There is something about Helen Paul: her husband and children have stayed out of the limelight. Is it deliberate? “Not at all,” she responds.
“Those who know my husband will tell you he doesn’t like being in public glare at all. He is more of the quiet and reserved type. For my kids, if any of them wish to follow mummy’s footsteps, so be it. I can’t dictate for them, but support with prayers.”

She is the first comedian to have a PhD in theatre arts. How did the journey into being an academic begin and how did she cope with the rigour considering her busy schedule? She explained.

“It wasn’t on a bed of roses, but resilience really pays,” she admits. “If it wasn’t for resilience, I could have given up after the UNILORIN admission disappointment. It wasn’t easy to cope, but when God is involved in your matter, everything will fall into place. Then how did she feel the day she was announced as a doctor?

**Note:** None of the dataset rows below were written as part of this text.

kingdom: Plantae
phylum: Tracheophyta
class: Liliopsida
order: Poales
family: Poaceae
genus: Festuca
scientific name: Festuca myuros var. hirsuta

“It was a dream come true!”
Just as her academic attainment made the headline back in April, the comedian also came out with an appalling aspect of her private life that nearly truncated that joyous moment with “born out of rape” story while dedicating her degree to her mum. You may wonder what gave her the boldness to come out considering the sensitivity of that aspect of your life.

“Considering the sensitivity aspect of HER private life.
Helen Paul says with pride: “My Mum deserves it because she is really a strong woman. I had been waiting for the right time to talk about it publicly, and there can’t be a better time. Sometimes, the best revenge is success.”

So, what is the next move for her?
“I will unfold the plans as God directs. As for the plan to be a lecturer or visiting professor, I will say it is likely to happen. I love to impact knowledge on younger people, so it wouldn’t be a bad idea at all,” she simply says.